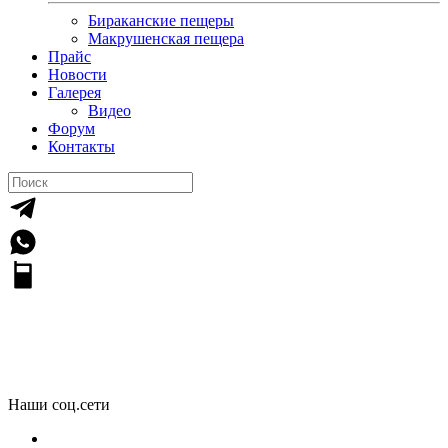
Бираканские пещеры
Макрушенская пещера
Прайс
Новости
Галерея
Видео
Форум
Контакты
Галерея
Наши соц.сети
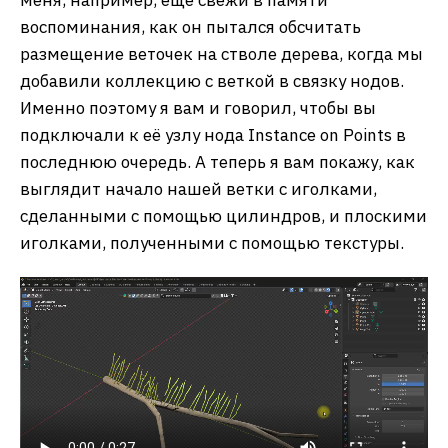
меня, например, еще свежи в памяти
воспоминания, как он пытался обсчитать
размещение веточек на стволе дерева, когда мы
добавили коллекцию с веткой в связку нодов.
Именно поэтому я вам и говорил, чтобы вы
подключали к её узлу нода Instance on Points в
последнюю очередь. А теперь я вам покажу, как
выглядит начало нашей ветки с иголками,
сделанными с помощью цилиндров, и плоскими
иголками, полученными с помощью текстуры.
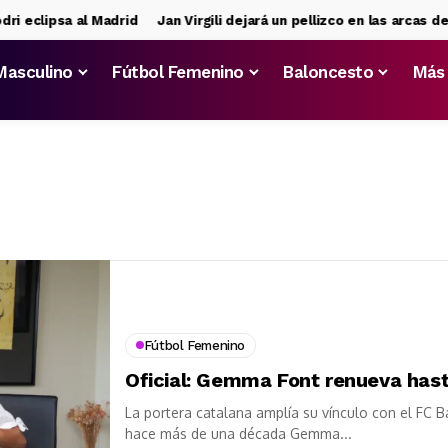
i eclipsa al Madrid
Jan Virgili dejará un pellizco en las arcas del
Masculino
Fútbol Femenino
Baloncesto
Más
Fútbol Femenino
Oficial: Gemma Font renueva has
La portera catalana amplía su vínculo con el FC 
hace más de una década Gemma...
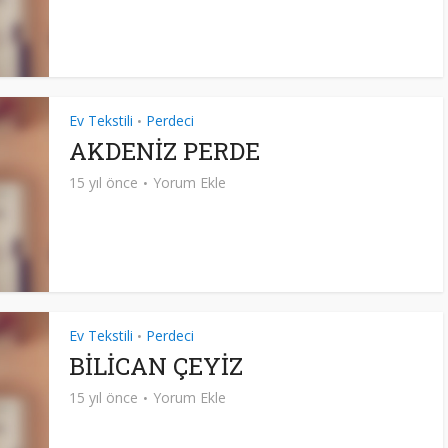
Ev Tekstili
Perdeci
•
AKDENİZ PERDE
15 yıl önce
Yorum Ekle
Ev Tekstili
Perdeci
•
BİLİCAN ÇEYİZ
15 yıl önce
Yorum Ekle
________________________
What the task requires: Swap every "Yorum Ekle" in the data above for "Yorum Yaz" and reproduce the text otherwise unchanged. Leave out the pictures.

Result:
Бираканские пещеры
Макрушенская пещера
Прайс
Новости
Галерея
Видео
Форум
Контакты
Галерея
Наши соц.сети
меня, например, еще свежи в памяти
воспоминания, как он пытался обсчитать
размещение веточек на стволе дерева, когда мы
добавили коллекцию с веткой в связку нодов.
Именно поэтому я вам и говорил, чтобы вы
подключали к её узлу нода Instance on Points в
последнюю очередь. А теперь я вам покажу, как
выглядит начало нашей ветки с иголками,
сделанными с помощью цилиндров, и плоскими
иголками, полученными с помощью текстуры.
i eclipsa al Madrid
Jan Virgili dejará un pellizco en las arcas del
Masculino
Fútbol Femenino
Baloncesto
Más
Fútbol Femenino
Oficial: Gemma Font renueva has
La portera catalana amplía su vínculo con el FC 
hace más de una década Gemma...
Ev Tekstili
Perdeci
•
AKDENİZ PERDE
15 yıl önce
Yorum Yaz
Ev Tekstili
Perdeci
•
BİLİCAN ÇEYİZ
15 yıl önce
Yorum Yaz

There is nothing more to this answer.